An environmental group filed a lawsuit in an Idaho federal district court against the Bureau of Land Management (BLM), alleging the agency is stonewalling the release of information on the potential impact a proposed 5,000-well drilling project in Wyoming's Powder River Basin (PRB) would have an endangered species.

In a Freedom of Information Act case, the Western Watersheds Project (WWP) filed a lawsuit in U.S. District Court for the District of Idaho earlier this month seeking to compel BLM to disclose conversations it had with the U.S. Fish and Wildlife Service (FWS) regarding threatened and endangered species.

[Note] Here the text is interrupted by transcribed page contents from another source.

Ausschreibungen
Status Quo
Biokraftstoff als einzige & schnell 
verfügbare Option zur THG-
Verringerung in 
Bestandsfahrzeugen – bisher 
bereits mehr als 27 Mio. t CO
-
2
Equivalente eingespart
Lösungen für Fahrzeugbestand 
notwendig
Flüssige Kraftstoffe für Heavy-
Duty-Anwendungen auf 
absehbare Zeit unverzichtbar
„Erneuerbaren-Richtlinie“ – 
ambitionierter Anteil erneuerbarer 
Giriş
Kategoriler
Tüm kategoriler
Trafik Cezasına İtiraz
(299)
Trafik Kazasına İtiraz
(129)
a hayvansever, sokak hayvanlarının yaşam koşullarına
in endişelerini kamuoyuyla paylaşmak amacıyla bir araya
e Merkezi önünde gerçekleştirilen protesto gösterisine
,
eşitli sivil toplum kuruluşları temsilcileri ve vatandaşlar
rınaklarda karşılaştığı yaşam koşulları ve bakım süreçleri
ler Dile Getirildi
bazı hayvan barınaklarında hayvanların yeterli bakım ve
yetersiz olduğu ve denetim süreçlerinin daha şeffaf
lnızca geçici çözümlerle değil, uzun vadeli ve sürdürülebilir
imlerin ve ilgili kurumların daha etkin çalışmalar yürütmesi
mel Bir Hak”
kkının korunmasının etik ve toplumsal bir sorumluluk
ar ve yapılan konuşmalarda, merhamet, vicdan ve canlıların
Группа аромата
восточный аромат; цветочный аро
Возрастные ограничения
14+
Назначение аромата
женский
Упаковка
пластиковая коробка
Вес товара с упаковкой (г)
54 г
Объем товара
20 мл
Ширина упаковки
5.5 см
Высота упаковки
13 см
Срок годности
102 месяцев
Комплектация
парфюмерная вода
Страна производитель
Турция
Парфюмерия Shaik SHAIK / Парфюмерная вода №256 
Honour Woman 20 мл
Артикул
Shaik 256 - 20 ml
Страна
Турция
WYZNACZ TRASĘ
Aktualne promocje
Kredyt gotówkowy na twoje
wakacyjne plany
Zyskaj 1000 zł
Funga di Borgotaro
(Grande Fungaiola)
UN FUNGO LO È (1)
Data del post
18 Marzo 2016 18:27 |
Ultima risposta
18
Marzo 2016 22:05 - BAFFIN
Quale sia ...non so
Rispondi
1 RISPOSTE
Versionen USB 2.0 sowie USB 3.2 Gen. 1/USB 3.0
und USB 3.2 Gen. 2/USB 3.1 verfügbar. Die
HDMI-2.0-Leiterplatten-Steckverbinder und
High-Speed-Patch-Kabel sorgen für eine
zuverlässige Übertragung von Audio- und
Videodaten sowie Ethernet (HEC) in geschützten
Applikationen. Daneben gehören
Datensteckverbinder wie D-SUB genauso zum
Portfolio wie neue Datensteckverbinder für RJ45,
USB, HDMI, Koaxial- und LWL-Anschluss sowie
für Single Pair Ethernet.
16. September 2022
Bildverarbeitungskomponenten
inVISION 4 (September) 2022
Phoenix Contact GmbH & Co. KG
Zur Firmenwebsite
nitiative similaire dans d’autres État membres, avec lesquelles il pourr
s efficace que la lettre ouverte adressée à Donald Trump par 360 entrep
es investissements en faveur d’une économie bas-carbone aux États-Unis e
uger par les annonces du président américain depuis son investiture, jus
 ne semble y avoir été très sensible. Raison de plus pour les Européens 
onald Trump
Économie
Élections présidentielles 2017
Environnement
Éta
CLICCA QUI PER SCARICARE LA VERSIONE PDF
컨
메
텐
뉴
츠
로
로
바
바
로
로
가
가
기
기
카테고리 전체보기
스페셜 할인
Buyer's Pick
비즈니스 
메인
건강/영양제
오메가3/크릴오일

WWP is concerned that wildlife in Converse County, WY, in the heart of the PRB, could be impacted by drilling plans by units of Anadarko Petroleum Corp., Chesapeake Energy Corp., RKI E&P LLC, Samson Resources II and SM Energy Co. Drilling by the exploration and production companies could require amendments to BLM's Casper Resource Management Plan.

Last January, BLM issued a draft environmental impact statement for development over a 10-year period. The Converse County project would cover 1.5 million acres, with about 6% (88,466 acres) to be built on BLM lands. Of the 1.5 million acres, 83% are private lands, 7% are state lands and 4% are U.S. Forest Service lands.

"The public has the right to know what federal agencies are saying to each other about rare plants and wildlife," said WWP spokeswoman Kelly Fuller. "What is the BLM hiding?"

WWP lists six possible threatened or endangered species at risk from the proposed project. Fuller said extensive oil and gas development as outlined in the Converse County project would also harm the greater sage grouse habitat, particularly in the Douglas Core Area, as well as various elk, deer and fish species.

In 2014, BLM began the environmental review process for a major proposed multi-year oil and natural gas drilling project in east-central Wyoming, noting that it could force federal authorities to adjust their current species and habitat protection requirements.